Sometime in 1995, Arthur Zeikel published some investing advice to his daughter Jill. He had written it shortly after enduring the closed-end bond fund revolt as Merrill’s Executive Vice President of the Asset Management Group. He was 63 years old, having spent almost four full decades on The Street. I share it with you now because there’s a timelessness here that I believe makes it entirely apropos of the current situation we find ourselves in. I hope it helps you. – Josh
***
From: Arthur Zeikel (Father)
To: Jill Anne Zeikel (Daughter)
Date: Oct. 17, 1994
Re: Managing Your Own Portfolio
Personal portfolio management is not a competitive sport. It is, instead, an important individualized effort to achieve some predetermined financial goal by balancing one’s risk-tolerance level with the desire to enhance capital wealth. Good investment management practices are complex and time consuming, requiring discipline, patience, and consistency of application. Too many investors fail to follow some simple, time-tested tenets that improve the odds of achieving success and, at the same time, reduce the anxiety naturally associated with an uncertain undertaking.
I hope the following advice will help:
A fool and his money are soon parted. Investment capital becomes a perishable commodity if not handled properly. Be serious. Pay attention to your financial affairs. Take an active, intensive interest. If you don’t, why should anyone else?
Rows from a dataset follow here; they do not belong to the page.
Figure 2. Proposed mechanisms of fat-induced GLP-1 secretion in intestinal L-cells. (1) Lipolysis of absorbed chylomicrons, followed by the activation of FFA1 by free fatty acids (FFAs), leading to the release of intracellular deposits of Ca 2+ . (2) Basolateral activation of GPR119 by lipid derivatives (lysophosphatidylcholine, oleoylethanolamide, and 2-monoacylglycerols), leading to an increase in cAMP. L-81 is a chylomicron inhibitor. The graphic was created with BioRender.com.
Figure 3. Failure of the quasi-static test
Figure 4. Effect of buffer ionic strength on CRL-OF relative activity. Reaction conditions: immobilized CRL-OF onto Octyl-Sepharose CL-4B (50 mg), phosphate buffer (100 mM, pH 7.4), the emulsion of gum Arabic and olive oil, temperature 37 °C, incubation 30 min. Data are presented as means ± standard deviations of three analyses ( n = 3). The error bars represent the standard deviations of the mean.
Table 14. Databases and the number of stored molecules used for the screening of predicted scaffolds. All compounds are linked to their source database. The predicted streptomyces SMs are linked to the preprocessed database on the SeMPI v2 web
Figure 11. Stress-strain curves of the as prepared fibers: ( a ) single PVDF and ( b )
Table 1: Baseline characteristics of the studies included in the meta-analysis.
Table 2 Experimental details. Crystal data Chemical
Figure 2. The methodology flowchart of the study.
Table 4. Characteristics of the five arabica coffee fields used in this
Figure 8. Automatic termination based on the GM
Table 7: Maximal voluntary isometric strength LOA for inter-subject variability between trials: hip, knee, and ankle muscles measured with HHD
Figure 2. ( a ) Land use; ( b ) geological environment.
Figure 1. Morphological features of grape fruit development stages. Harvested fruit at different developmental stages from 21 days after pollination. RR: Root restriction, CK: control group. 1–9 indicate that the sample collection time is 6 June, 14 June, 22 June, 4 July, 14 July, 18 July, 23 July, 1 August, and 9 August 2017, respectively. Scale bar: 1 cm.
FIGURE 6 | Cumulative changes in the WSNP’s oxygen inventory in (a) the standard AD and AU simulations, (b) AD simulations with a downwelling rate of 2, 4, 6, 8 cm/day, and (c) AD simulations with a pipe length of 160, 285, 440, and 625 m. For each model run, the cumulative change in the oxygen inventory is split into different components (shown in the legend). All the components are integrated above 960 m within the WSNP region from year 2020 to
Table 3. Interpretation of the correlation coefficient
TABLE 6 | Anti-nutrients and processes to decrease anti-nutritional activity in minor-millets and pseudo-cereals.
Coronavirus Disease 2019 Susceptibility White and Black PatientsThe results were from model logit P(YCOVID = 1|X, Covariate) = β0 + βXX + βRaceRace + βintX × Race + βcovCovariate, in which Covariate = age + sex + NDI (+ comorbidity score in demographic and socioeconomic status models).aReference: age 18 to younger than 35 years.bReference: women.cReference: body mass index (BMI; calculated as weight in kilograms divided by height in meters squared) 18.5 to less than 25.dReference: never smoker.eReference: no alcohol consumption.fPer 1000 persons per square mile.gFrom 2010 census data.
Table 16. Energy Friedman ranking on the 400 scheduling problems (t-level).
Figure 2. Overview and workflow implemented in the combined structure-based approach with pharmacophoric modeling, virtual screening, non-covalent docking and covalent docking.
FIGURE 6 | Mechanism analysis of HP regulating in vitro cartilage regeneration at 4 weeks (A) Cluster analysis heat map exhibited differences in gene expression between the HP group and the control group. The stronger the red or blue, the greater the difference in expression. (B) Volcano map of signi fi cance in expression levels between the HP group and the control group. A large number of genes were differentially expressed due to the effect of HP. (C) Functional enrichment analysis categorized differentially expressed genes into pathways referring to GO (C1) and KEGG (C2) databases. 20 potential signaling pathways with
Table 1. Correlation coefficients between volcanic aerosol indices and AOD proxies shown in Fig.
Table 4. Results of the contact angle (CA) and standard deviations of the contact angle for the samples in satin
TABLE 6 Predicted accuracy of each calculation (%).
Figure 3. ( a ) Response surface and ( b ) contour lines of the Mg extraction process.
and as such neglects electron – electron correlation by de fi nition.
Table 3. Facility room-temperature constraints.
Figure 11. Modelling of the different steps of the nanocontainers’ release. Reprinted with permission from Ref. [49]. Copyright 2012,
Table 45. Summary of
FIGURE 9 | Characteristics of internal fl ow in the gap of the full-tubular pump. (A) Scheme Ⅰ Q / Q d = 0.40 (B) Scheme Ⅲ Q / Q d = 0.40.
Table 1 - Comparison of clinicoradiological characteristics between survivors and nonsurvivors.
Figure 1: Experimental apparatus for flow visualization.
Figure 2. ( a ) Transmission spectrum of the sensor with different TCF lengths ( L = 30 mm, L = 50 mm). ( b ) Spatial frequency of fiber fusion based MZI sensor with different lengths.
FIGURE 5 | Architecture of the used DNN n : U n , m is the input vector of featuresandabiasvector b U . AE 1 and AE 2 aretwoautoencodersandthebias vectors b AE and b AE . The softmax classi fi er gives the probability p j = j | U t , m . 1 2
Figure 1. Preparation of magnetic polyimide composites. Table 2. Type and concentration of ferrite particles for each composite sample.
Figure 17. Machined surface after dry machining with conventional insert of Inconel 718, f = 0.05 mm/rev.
There is no free lunch. Risk and return are interrelated. Set reasonable objectives using history as a guide. All returns relate to inflation. Better to be safe than sorry. Never up, never in. Most investors underestimate the stress of a high-risk portfolio on the way down.
Don’t put all your eggs in one basket. Diversify. Asset allocation determines the rate of return. Stocks beat bonds over time.
Never overreach for yield. Remember, leverage works both ways. More money has been lost searching for yield than at the point of a gun (Ray DeVoe).
Spend interest, never principal, If at all possible, take out less than comes in. Then a portfolio grows in value and lasts forever. The other way around, it can be diminished quite rapidly.
You cannot eat relative performance. Measure results on a total return, portfolio basis against your own objectives, not someone else’s.
Don’t be afraid to take a loss. Mistakes are part of the game. The cost price of a security is a matter of historical insignificance, of interest only to the IRS. Averaging down, which is different from dollar cost averaging, means the first decision was a mistake. It is a technique used to avoid admitting a mistake or to recover a loss against the odds. When in doubt, get out. The first loss is not only the best but is also usually the smallest.
Watch out for fads. Hula hoops and bowling alleys (among others) didn’t last. There are no permanent shortages (or oversupplies). Every trend creates its own countervailing force. Expect the unexpected.
Act. Make decisions. No amount of information can remove all uncertainty. Have confidence in your moves. Better to be approximately right than precisely wrong.
Take the long view. Don’t panic under short-term transitory developments. Stick to your plan. Prevent emotion from overtaking reason. Market timing generally doesn’t work. Recognize the rhythm of events.
Remember the value of common sense. No system works all of the time. History is a guide, not a template.
This is all you really need to know.